Tragédia da piedade

João Carlos Ramos

Euclides Rodrigues Pimenta da Cunha nasceu em 20/01/1866 no município de Cantagalo/RJ. Foi nomeado correspondente de guerra, em Canudos. Como tal, escreveu o clássico livro brasileiro intitulado “OS SERTÕES”, que é um relatório em estilo literário dos fatos acontecidos em Canudos, onde o lendário fanático religioso Antônio Conselheiro liderava um grupo revolucionário, pregando a volta de dom Sebastião, que restauraria a monarquia. O rebelde beato reunia entre seus milhares de seguidores, camponeses, escravos recém-libertos e indígenas revoltados contra o regime republicano opressor.

O livro lhe rendeu inúmeras homenagens e a cadeira de número 7 da Academia Brasileira de Letras, tendo como patrono Castro Alves e o antecessor Valentim Magalhães (fundador). O famoso escritor havia se casado com Anna Emília, filha do major Solon Ribeiro, um dos maiores propagandistas do ideal republicano. Após o casamento, ela passou a se chamar Anna Emília Ribeiro da Cunha. Traçamos ligeiramente o perfil do escritor, porém, o seu relacionamento com a referida esposa era envolto em brumas e altamente propenso a grandes desilusões. Ausente da família por questões de ofício e uma vez presente, se comportava com extremo autoritarismo, despertando carências e revolta íntima em sua esposa.

Uma vez em Canudos, o escritor a houvera deixado em completo abandono sentimental e financeiro. Anna se hospedara em uma humilde pensão, totalmente desconsolada e sem expectativa de melhoras. Nesse ínterim, por acaso, também se hospedara na mesma pensão um jovem desconhecido, chamado Dilermando de Assis. O encontro foi fatal e eles se apaixonaram à primeira vista.
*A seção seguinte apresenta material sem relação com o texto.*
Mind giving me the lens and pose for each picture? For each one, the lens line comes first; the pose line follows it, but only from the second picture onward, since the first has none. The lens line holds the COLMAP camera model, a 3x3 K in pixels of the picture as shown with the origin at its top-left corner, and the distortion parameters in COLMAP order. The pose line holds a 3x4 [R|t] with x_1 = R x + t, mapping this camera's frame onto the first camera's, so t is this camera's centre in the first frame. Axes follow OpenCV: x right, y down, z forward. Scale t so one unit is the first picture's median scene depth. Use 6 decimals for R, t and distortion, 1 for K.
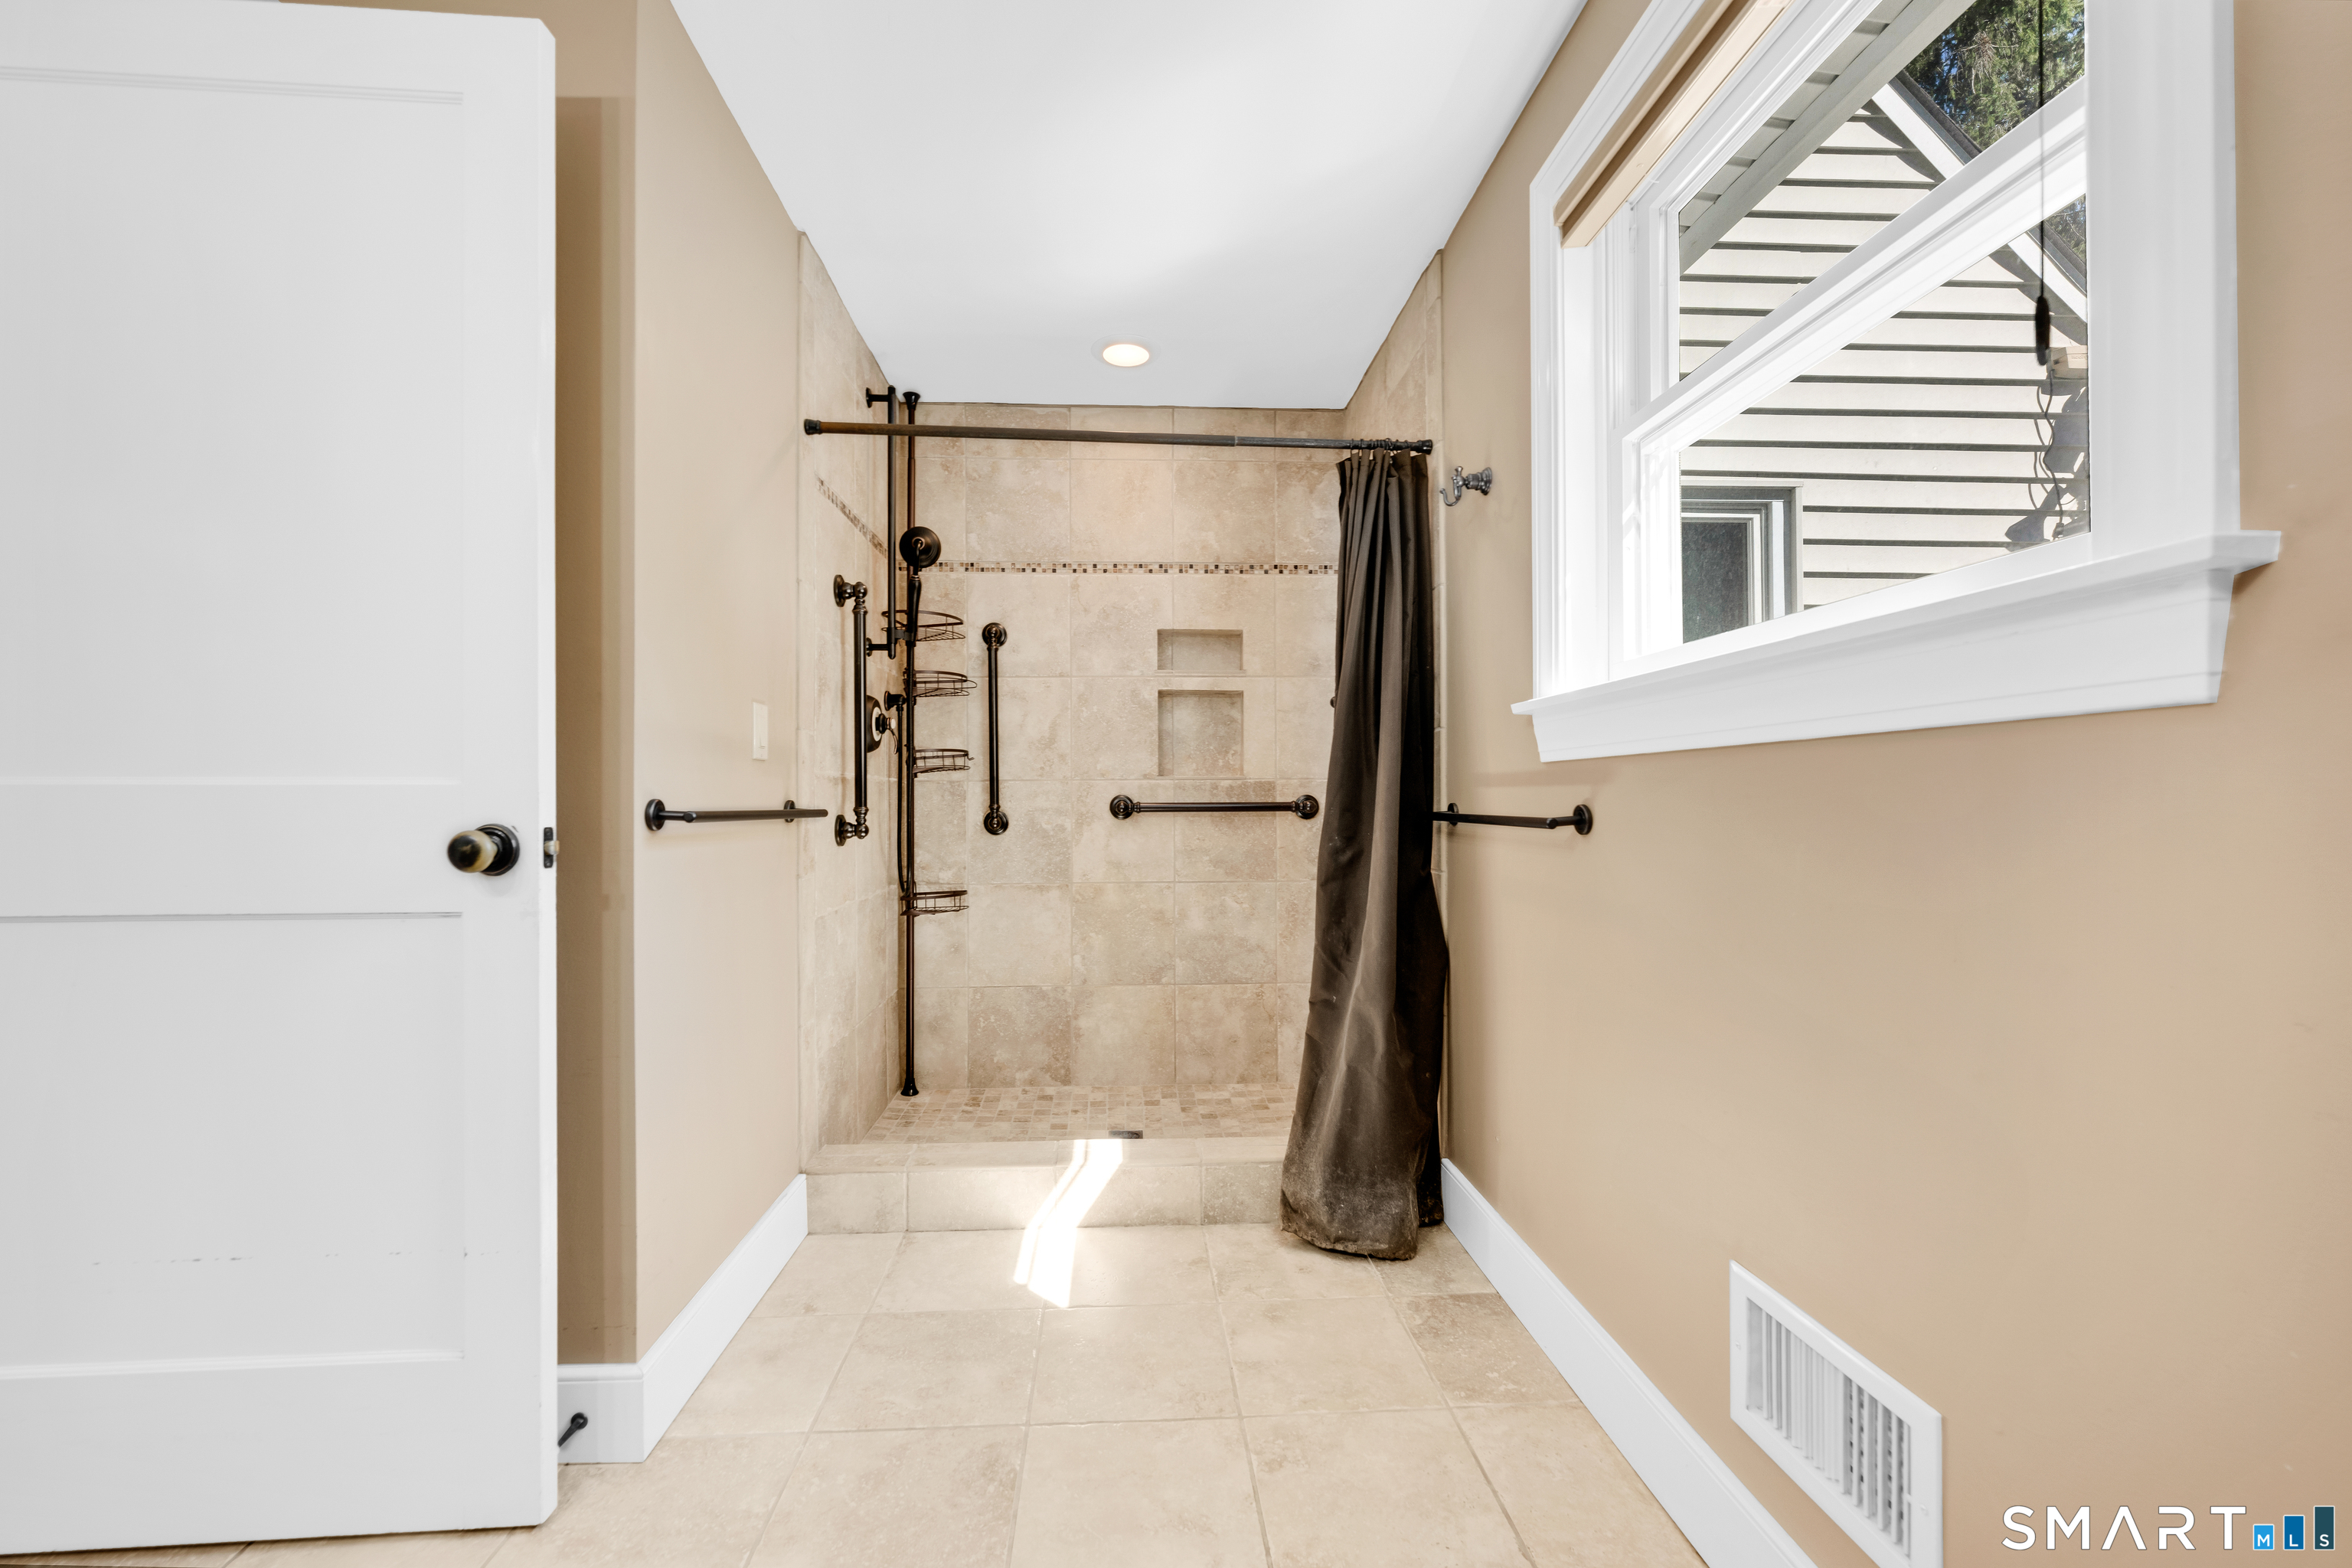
lens RADIAL K [[943.5, 0, 1173.2], [0, 943.5, 792.6], [0, 0, 1]] dist [-0.002235, -0.000184]
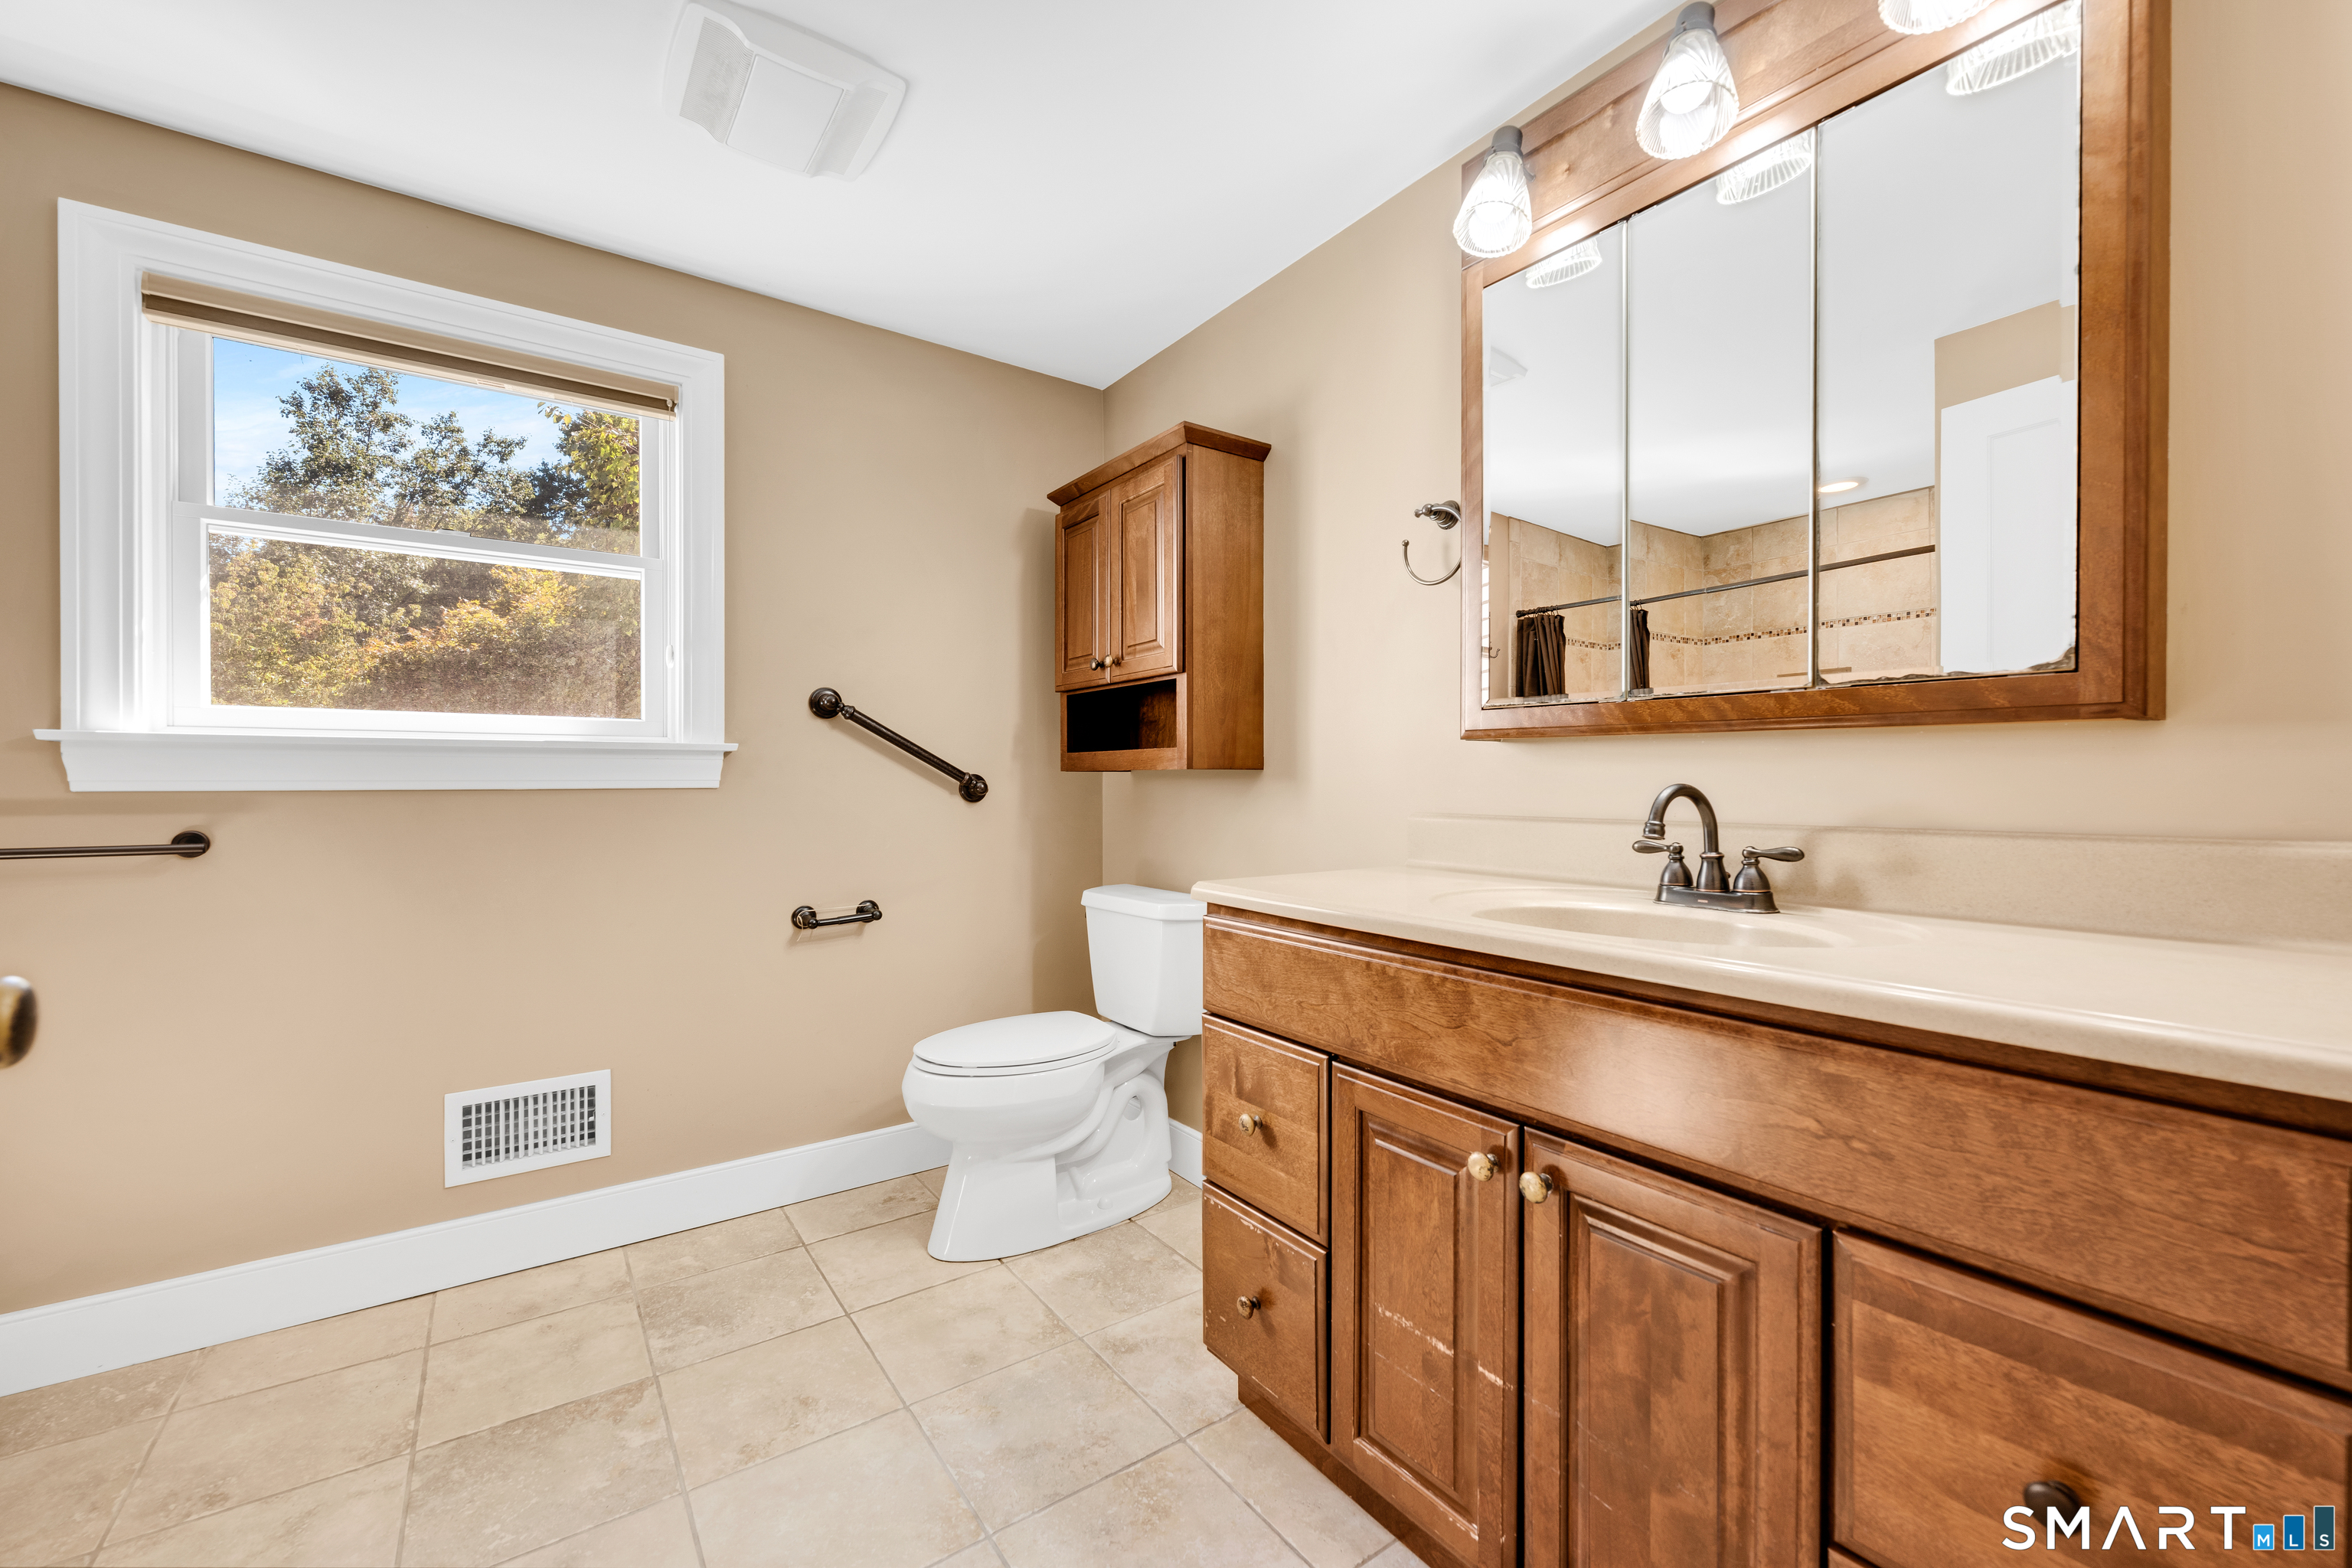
lens RADIAL K [[943.5, 0, 1173.2], [0, 943.5, 792.6], [0, 0, 1]] dist [-0.002235, -0.000184]
pose [[-0.535994, -0.010063, 0.844162, -1.225928], [-0.007777, 0.999945, 0.006982, -0.053946], [-0.844186, -0.002822, -0.536043, 0.648863]]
O jovem lhe ofereceu flores para cicatrizar, com seu suave odor as feridas de sua alma, totalmente despedaçada. Feliz, ela viu nascer o sol da esperança nos olhos do jovem militar. Ele desconhecia o estado civil do objeto de seu amor e, ao saber, prometeu-lhe amor eterno. Juntos, apostaram em uma paixão sólida e avassaladora, dispostos a arcar com as consequências. Não tardou muito e olheiros de plantão comunicaram a Euclides, detalhes do infortúnio. Totalmente furioso, arquitetou o plano da vingança. Quatro dias antes do fim da guerra de Canudos, ele voltou para sua terra a fim de dar cabo ao seu funesto intento. No local, chamado PIEDADE, ele tentou assassinar Dilermando com seu revólver, mas, para sua dupla infelicidade, o amante de sua esposa foi mais rápido no gatilho e, mesmo ferido, deu-lhe um tiro mortal. Abrindo um parêntesis, dez anos após a tragédia, o filho de Euclides tentou vingar a morte do pai e foi igualmente morto.

A imprensa da época deu imensos destaques ao fato e, obviamente, os julgamentos em sua maioria foram a favor do famoso escritor Euclides da Cunha. O triângulo amoroso trouxe graves consequências para todos os envolvidos.

Jamais poderemos entender os labirintos do coração e o que nos aguarda no futuro. Até hoje se discute nas rodas acadêmicas e na sociedade de modo geral sobre em quais ombros devem cair a culpa.

Analisando friamente, a culpa começou com as atitudes de Euclides e o restante foram tristes consequências. Para os radicais, a honra deve ser lavada com sangue, e para muitos religiosos foi um amontoado de pecados que serviram de lição, esquecendo, porém, que foram feitos do mesmo barro e trilham o caminho do imprevisível. Agora, que todos os três estão mortos, juntamente com a imensa maioria de seus contemporâneos, qual é a sua opinião?

Ainda em vida, ao ser entrevistada, Anna de Assis afirmava: "Eu não errei, eu amei”!